After supper they went upstairs to Jessica’s bedroom. ‘I’m supposed to meet Phoebe by the ocean,’ said Jessica. ‘I don’t know how to get there, but I guess the roses might help us, if we can find them.’
Renko sat in the swivel chair in front of Jessica’s desk, swinging himself from side to side. He didn’t say anything, but she could tell by the expression on his face that he still didn’t believe her at all. Elica stood in front of the mirror and pinned up her hair with some of Jessica’s sparkly barrettes. ‘I look like princess, yes?’
‘We’ll have to take my flashlight, just in case the wooden wolves come after us.’
‘Sure,’ said Renko. ‘Wouldn’t like to be eaten alive by a closet door, would we?’

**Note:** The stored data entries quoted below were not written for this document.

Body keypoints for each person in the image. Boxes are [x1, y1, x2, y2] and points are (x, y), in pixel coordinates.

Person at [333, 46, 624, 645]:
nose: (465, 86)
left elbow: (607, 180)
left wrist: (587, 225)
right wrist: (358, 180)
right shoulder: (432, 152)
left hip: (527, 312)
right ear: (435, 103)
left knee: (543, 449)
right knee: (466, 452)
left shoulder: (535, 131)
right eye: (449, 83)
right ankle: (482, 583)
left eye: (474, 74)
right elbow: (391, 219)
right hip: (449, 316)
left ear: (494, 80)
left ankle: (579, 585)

‘Please, Renko. Don’t make fun. You have to believe you can do this, otherwise you won’t be able to.’
‘OK, OK.’ He nodded toward the wallpaper. ‘What time are you planning on going?’
‘As soon as my granny and grandpa have gone to bed. I don’t want them coming in here and finding us gone.’
Elica said, ‘You believe this so much. I don’t want you to have disappointment.’
‘I don’t think I will, Elica. And I don’t think you will either.’
They talked and played music until well after ten, when Grandpa Willy came in to wish them good-night. ‘Don’t stay up all night, kids. It’s school in the morning, remember.’
Grannie came in behind him with milk and home-made cinnamon cookies. ‘I used to love slumber parties when I was young. My mother used to make us a whole picnic, with fried chicken and jellies and everything.’
She kissed Jessica good-night and then followed Grandpa across the landing.
‘Did you let the cat in?’
‘I thought the darn cat was in already.’
‘You know she wasn’t in. You put her out yourself.’
‘I know I did, but I thought you let her back in again. She never stays out long in the snow.’
‘I can’t trust you to do anything.’
‘I can trust you, though. I can trust you to nag me into an early grave.’
Grandpa went down to let the cat in, grumbling all the way, and then he came back up again, still grumbling. At last Jessica heard their bedroom door close. She turned to Renko a
nd Elica and said, ‘OK … we can go now. Are you ready for this?’
Renko approached the wall, and knocked on it. ‘Seems pretty solid to me.’
‘The wall is, yes. But the pattern on the wallpaper isn’t.’
‘Right … you’d better show us how it’s done.’
Jessica came and stood beside him, her nose only centimeters away from the wallpaper. ‘There’s nothing difficult about it. All you have to do is take a breath and step forward. Like this.’
She took a single step toward the wall and felt it give way. A moment’s struggling against it and she was through, standing in the overgrown garden under a pale morning sky. She turned around and she could dimly see Renko and Elica standing in her bedroom, their mouths both open in stupefaction. She could even hear them talking, although their voices were very muffled.
‘Where did she go?’
‘I am not knowing, Renko. She disappear like poof!’
Jessica went back to the wall and shouted at them. ‘I’m here! I’m inside the pattern! All you have to do is take a step!’
‘I can hear her,’ said Renko. ‘She must be there, I can hear her!’ But still he wouldn’t step forward.
‘Come on!’ Jessica shouted. ‘It’s easy!’
Renko didn’t move and Elica even backed away a little. Exasperated, Jessica plunged her hand in between the roses and took hold of Renko’s sleeve. She pulled him and, like somebody stepping through a curtained window, he appeared in the garden.
He looked around him and slowly shook his head. ‘You were right. Holy Moly. I can’t believe it. You can get through.’
‘Now you, Elica!’ called Jessica. She pushed her hand through the wallpaper again, caught hold of Elica’s arm and pulled her into the garden too.
‘Is magic,’ said Elica, wide-eyed. She looked back at the wallpaper and touched it, just to make sure that she was really on the other side.
‘Look at these bushes,’ Renko enthused. ‘They’re all made out of that leaf pattern on your grandma’s couch. And these apples … I saw those same apples on the supper plates on her dresser. Only those were painted, and these are for real.’